As the houselights dim in the Garrett Coliseum in Montgomery, the ! ringmaster's voice rattles the rafters: "Ladies and gentlemen, children of all ages! Producer Kenneth Feld proudly presents the 119th edition of Ringling Bros. and Barnum & Bailey Circus, the Greatest Show on Earth! Take one! We're rolling! Lights! Camera! Action!" But wait -- what kind of show is this? Flickering lights in Ring 2 reveal a scene right out of a silent film. Two Keystone Kop cars have collided, while clowns dressed as cops and criminals strike up a dance.
"Hold it! Cut!" bellows the ringmaster. "That's not what I mean. We need the Greatest Show on Earth! Lights! Camera! Circus!" A bright spotlight shines on a bejeweled woman riding an Asian elephant, who leads a circus parade with all the trappings: clowns on unicycles, clowns on stilts, 20 women and 20 men dressed in antebellum costumes, more elephants, acrobats, a tableau wagon pulled by horses. The grandest entrance is saved for the platinum-haired animal trainer Gunther Gebel-Williams, who bounds into the arena astride a prancing white horse.
Welcome to the circus, 1990, and the world of Kenneth Feld, who is currently flying as high as one of his daring trapeze artists. The head of Irvin Feld and Kenneth Feld Productions, based in suburban Washington, he is the world's leading producer of live entertainment. Feld not only commands three traveling units of the Greatest Show on Earth, but he is also the creator of five touring Walt Disney's World on Ice spectacles and has just completed work on the new $20 million Siegfried & Roy magic show, which opened Feb. 1 in Las Vegas.
The Lord of the Rings, 41, oversees a family-owned empire that is expected to collect $250 million in revenues this year, double the level of four years ago. Last year his attractions were seen by an estimated 20 million people in Europe, South America and Asia, as well as 20 million in more than 150 cities in the U.S. Says Feld: "Our international circus and ice shows cross all cultural and political boundaries. You don't need to understand a specific language."
A Feld show is a mixture of world-class performances, a sensory overload of color and music, and roller-coaster pacing. Calculating that the attention span of the average child is about 8 1/2 minutes, he cuts most acts to their best eight. Feld's formula includes a dash of gimmickry to pack 'em in. In 1985 it was the "Living Unicorn," a goat whose horns had been surgically fused. The stunt drew criticism from animal-rights activists but boosted ticket sales by more than 20%. Says Feld: "P.T. Barnum would have been proud."

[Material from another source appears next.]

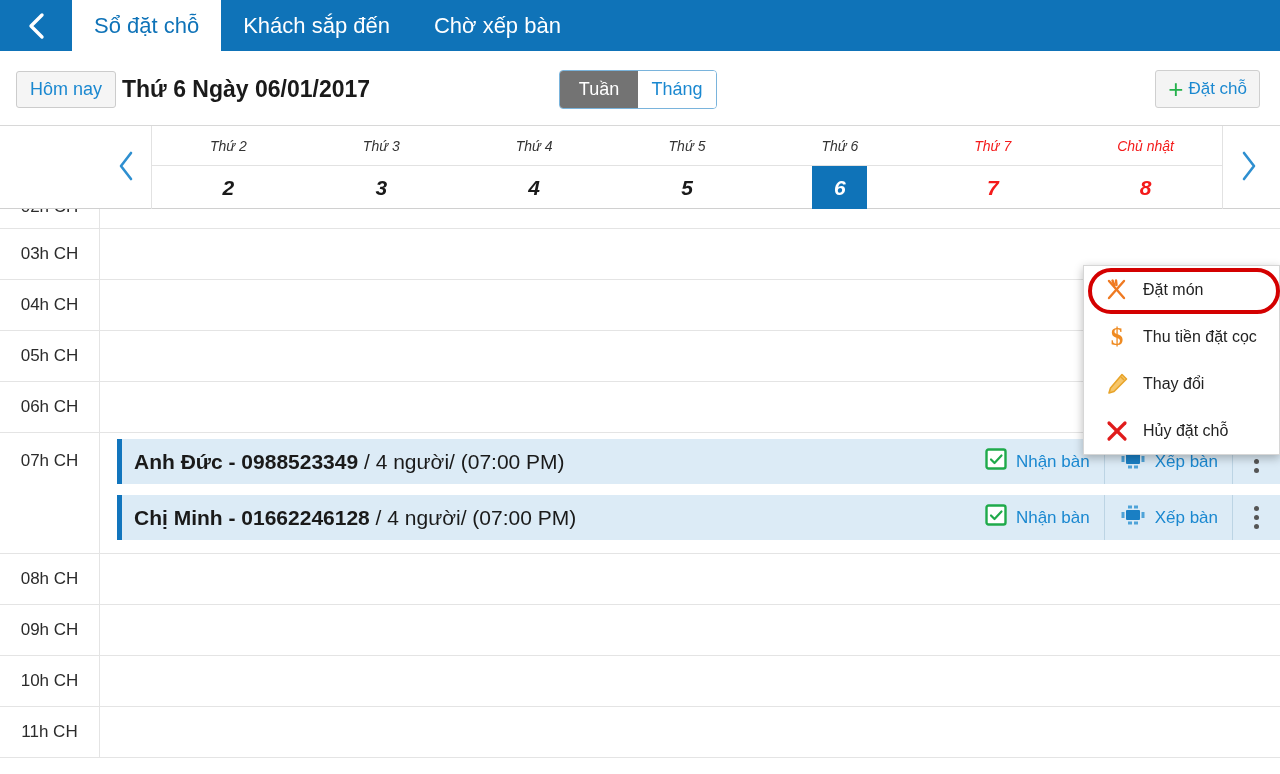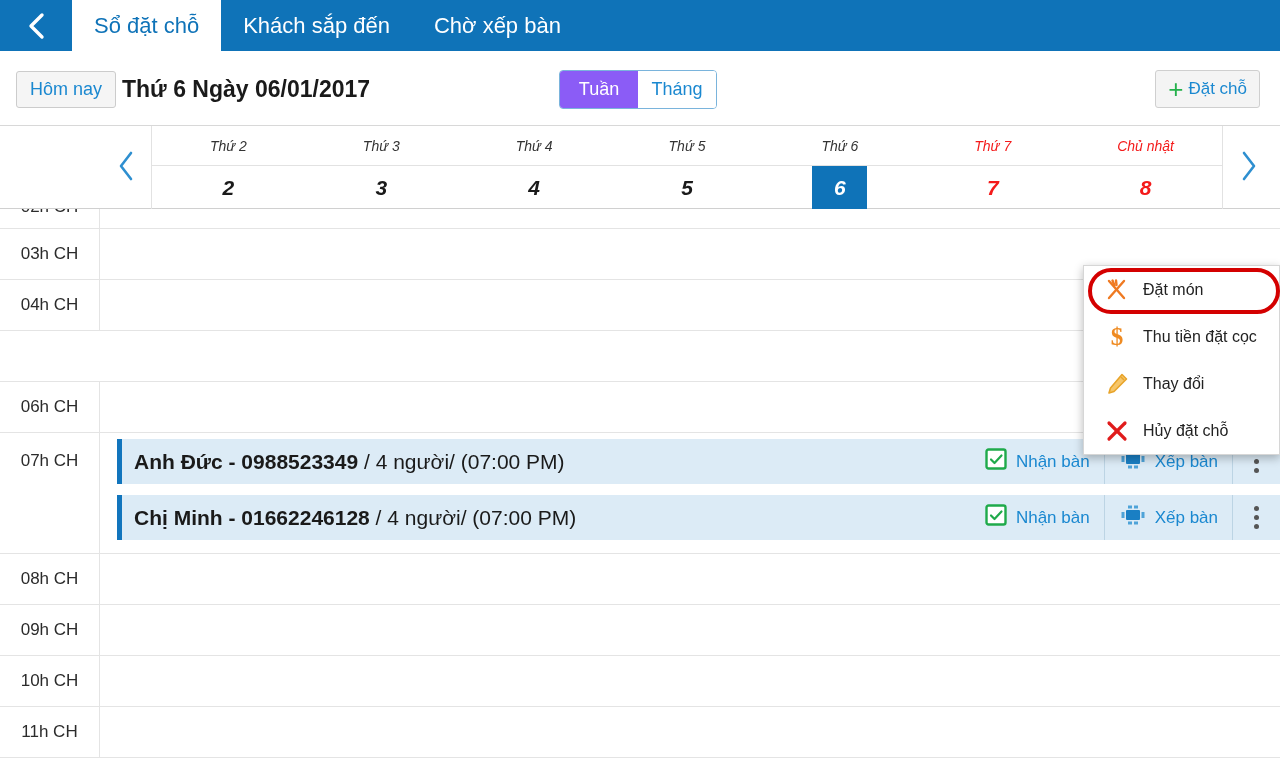"Tuần" .seg-item.active { background: #8b5cf6 -> #737373 }
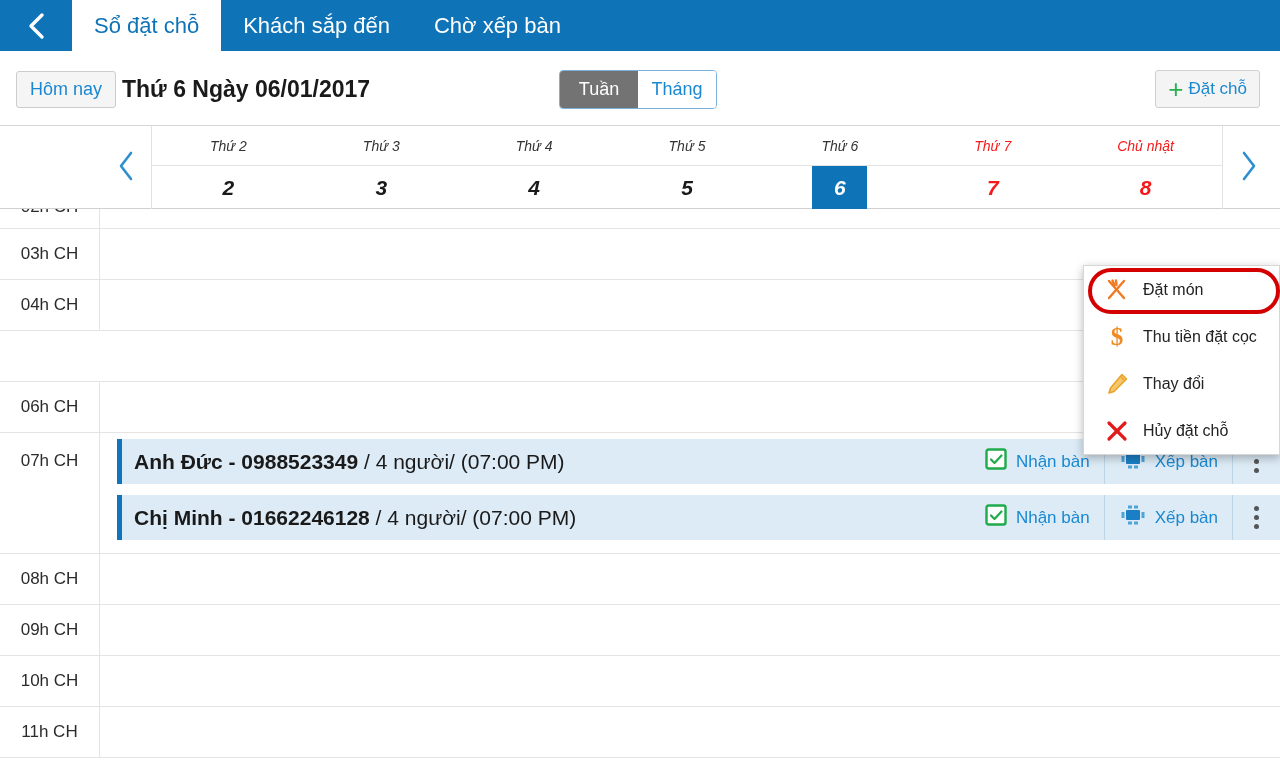"05h CH" div.hourlabel { html: none -> <div>05h CH</div> }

Feld inherited the business and his know-how from his father, the late Irvin Feld, a flamboyant promoter who bought the faltering circus from John Ringling North for $8 million in 1967. At the time, the acts and the performers were aging. The show had only a dozen clowns, some in their 70s and 80s. The senior Feld threw out the freak shows, hired new acts, stepped up the pace of the show and started the world's first clown college. Determined to get the best performers, he bought an entire West German circus for $2 million in 1968 just to snare its star, Gebel-Williams. After the younger Feld graduated from Boston University in 1970, he didn't have to run away from home to join the business he wanted to pursue. He became the ringmaster when his father died in 1984.